Monday, November 12, 2018

Forest Management

Some say she's alright, some say she'll never learn
Some rush into things, some stand and wait their turn
I've been here all along, standing here all this time
But you never noticed, just let the same tired flames burn
--Bruce Hornsby & the Range

Thirty five years ago I was completing my first six months in the working world following college graduation. I was a process engineer working for a large paper manufacturer in Wisconsin. The company had an excellent orientation for new management hires that included a road to our timberland operations. Me and another half dozen of that year's cohort jumped in a van and headed north to the woodlands as the fall leaves lit up the countryside.

Two lessons learned from our foresters on that trip stuck with me. One was that trees are like any other crop. They can be planted and harvested. The difference between growing trees and, say, corn is the time it takes for a crop to mature. Forest product companies and the consumers of their products are no more 'killing trees' than farmers and their consumers are killing corn.
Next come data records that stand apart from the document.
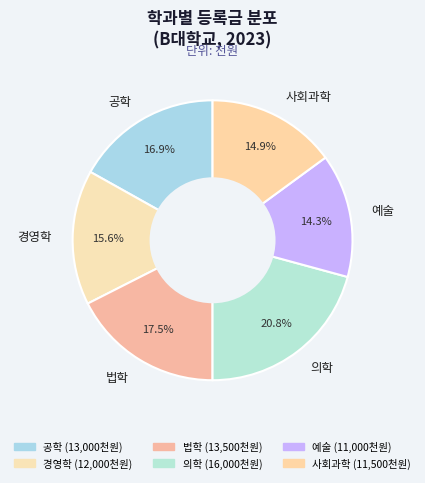

Is it true that 공학 is 17% of the pie?

True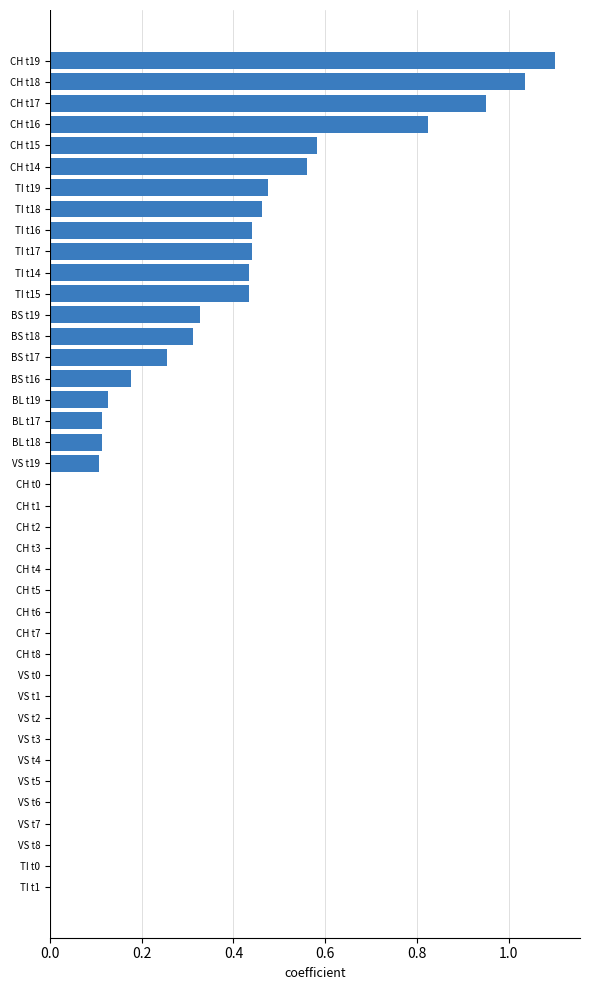

Which has a higher value, TI t17 or VS t7?

TI t17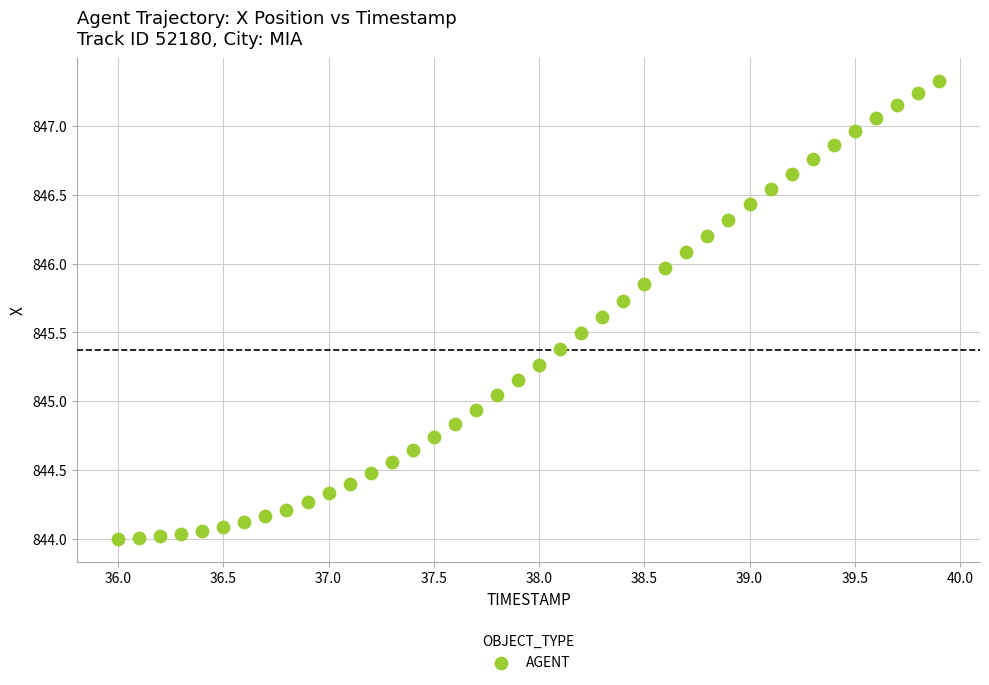

What is the range of Y values (max minus min)?

3.3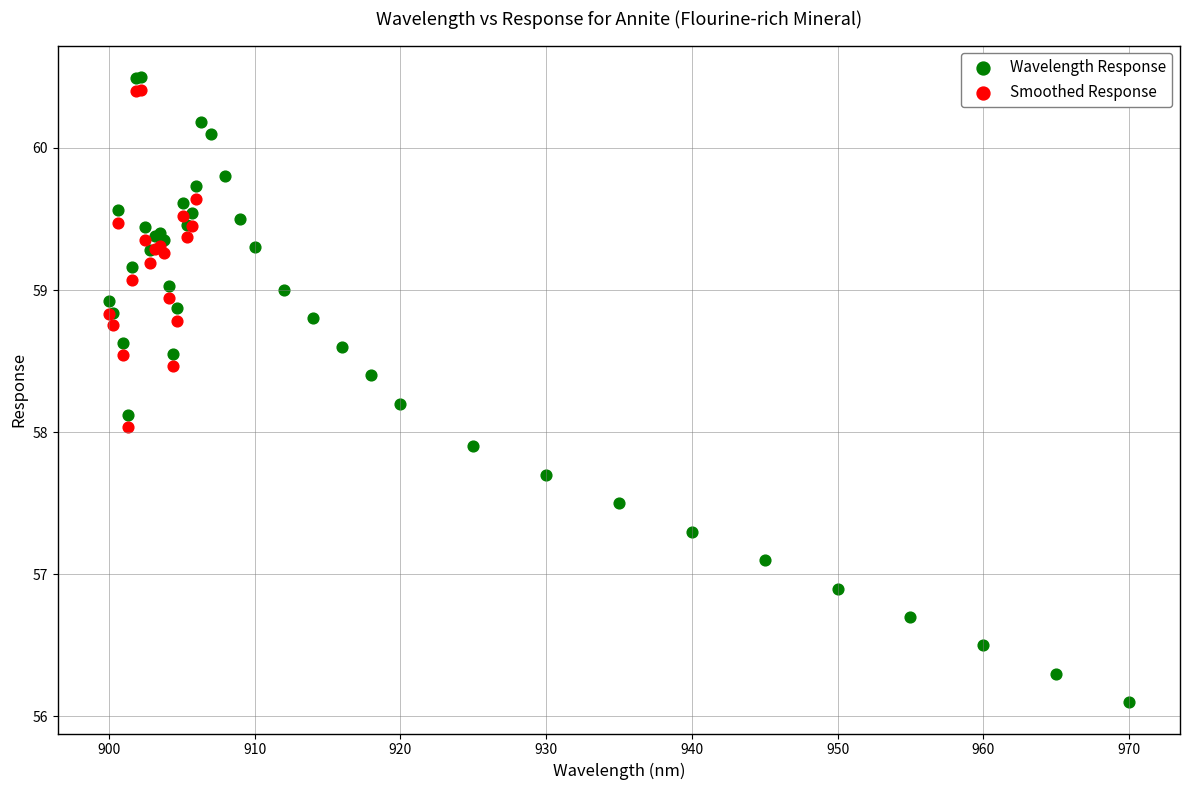

Which series reaches the minimum Y coordinate?

Wavelength Response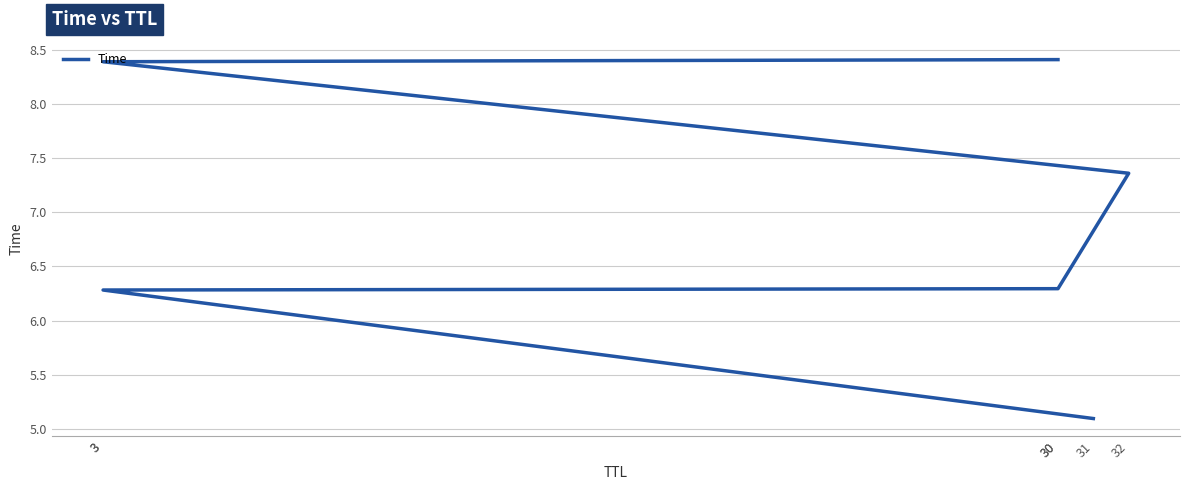

What is the difference between the maximum and minimum values?

3.3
The second lesson involved practices in good forest management. Remove dead and blighted trees. Thin out growth. Create space and buffers. Many of these practices were oriented toward containing damage caused by wildfires. Companies in the area had painfully learned this lesson thru experience. In fact, I regularly drove thru thousands of acres of unmanaged forestland south of town that had been decimated by wildfire 10-20 years earlier.

Today's 'environmentalists,' particularly the younger generation brainwashed by an equally ignorant older generation of grade school, high school, and college instructors, revolt at the notion of messing with the natural 'look' of a woodland.


As such, we are vulnerable to catastrophes like the current wildfires raging across California. That's the PCH at Malibu above.

The president is correct in calling such ignorance out.